Hilliard’s manuscript The Art of Limning, written in 1598, is one of the first English texts about art, and a testament to his conscientious pursuit of virtuosity in his choen medium. The artist insists that the limner’s life be grounded in temperance, with no “violent exercise in sports”, although some dancing and a little light exertion in playing bowls was permitted. The limner required a well lit work space, hard to find among the crowded alleys of as medieval city like sixteenth-century London, and the room must above all be kept clean. The artist should wear clothes of silk, “such as sheddeth least dust or hair”, take heed “of the dandruff of the head” and avoid speaking or even breathing over his work to avoid “sparkling of spittle” on the fragile skin of watercolour. Only the finest materials should be used. Where possible, Hilliard recommended that the painter obtain vellum made from the skin of an aborted cow’s foetus: “virgin parchment, such as never bore hair.”

He was clearly a forceful personality as well as a literate man, and he seems to have got on well with Elizabeth I herself – a relationship which did much to strengthen the position of the miniature painter in English society as a whole. In The Art of Limning, Hilliard proudly records his first encounter with the monarch, recalling her interest in the question of how and where she might sit to him to her best advantage. In the end, she chose “the open valley of a goodly garden, where no tree was near.” The V & A’s display contains several of the fruits of Hilliard’s meetings with Elizabeth, including one shockingly realistic depiction of the queen, sans cosmetics and sans teeth, in around her fiftieth year. This is the only extant image to record her actual appearance, and it is tellingly left at the stage of the sketch, an aide-memoire rather than a finished work of art. In his official court productions for Elizabeth, Hilliard froze her in time and space, presenting her to the world as a glassily perfect creature with an ublemished complexion, as white as porcelain – the Virgin Queen of her state propaganda, unaltered and unalterable by the passage of time.

The greatest of Hilliard’s followers, Isaac Oliver and Samuel Cooper, are also amply represented within the V&A’s new gallery. In different ways, each of these artists removes the miniature from its origins in manuscript illumination and brings it in line with developments in easel painting. Oliver introduces a sense of late Mannerist flourish to the genre, swathing his sitters in elaborate drapery while also modelling their faces much more vividly in light and shade than Hilliard had ever done.

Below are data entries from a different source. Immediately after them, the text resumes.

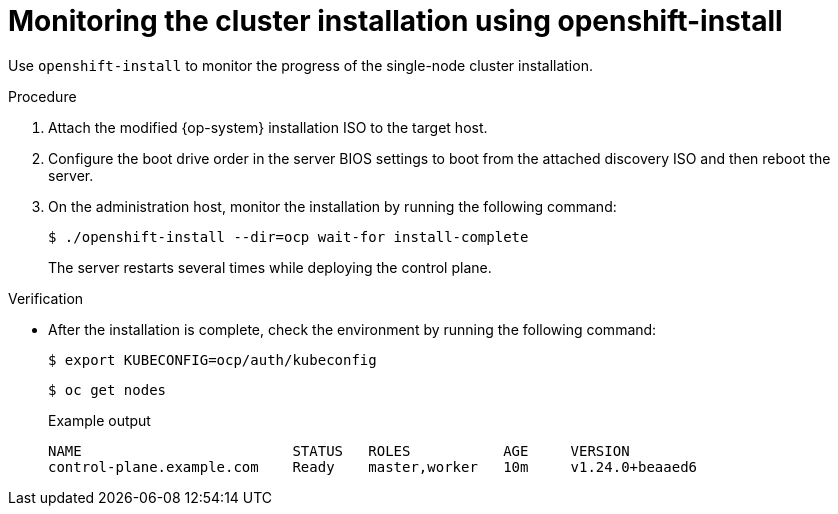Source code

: // This is included in the following assemblies:
//
// installing_sno/install-sno-installing-sno.adoc

:_mod-docs-content-type: PROCEDURE
[id="install-sno-monitoring-the-installation-manually_{context}"]
= Monitoring the cluster installation using openshift-install

Use `openshift-install` to monitor the progress of the single-node cluster installation.

.Procedure

. Attach the modified {op-system} installation ISO to the target host.

. Configure the boot drive order in the server BIOS settings to boot from the attached discovery ISO and then reboot the server.

. On the administration host, monitor the installation by running the following command:
+
[source,terminal]
----
$ ./openshift-install --dir=ocp wait-for install-complete
----
+
The server restarts several times while deploying the control plane.

.Verification

* After the installation is complete, check the environment by running the following command:
+
[source,terminal]
----
$ export KUBECONFIG=ocp/auth/kubeconfig
----
+
[source,terminal]
----
$ oc get nodes
----
+
.Example output
[source,terminal]
----
NAME                         STATUS   ROLES           AGE     VERSION
control-plane.example.com    Ready    master,worker   10m     v1.24.0+beaaed6
----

Cooper imparts a breadth of handling and sense of Baroque glamour to his sitters, especially those members of the Stuart court who sat to him after the Restoration and the crowning of James II. These are well known artists, but the display also contains some wonderful surprises, such as a series of beautifully frank, tender and humane miniatures of her family and friends created, not for gain, but as personal mementoes, by Susannah Penelope-Ross – the grand-daughter of Richard Gibson, “Dick the dwarf”, who had been one of the leading miniaturists during the time of Cromwell.

The display moves gradually and entertainingly forwards to the nineteenth century, by which time the genre was still sufficiently integral a part of English life for Jane Austen, famously, to compare her own work as a novelist to that of a miniaturist working on a “little two-inch piece of ivory” – which had, by then, replaced vellum in the studios of most miniature painters. But within a few decades it was dead, killed off by the advent of the photograph, which rapidly displaced the miniature in the lockets of those wishing to carry the images of their loved ones wherever they went. There is no better place to trace the evolution of this extinct but once vigorous species of art than the V&A’s new Portrait Miniatures Gallery.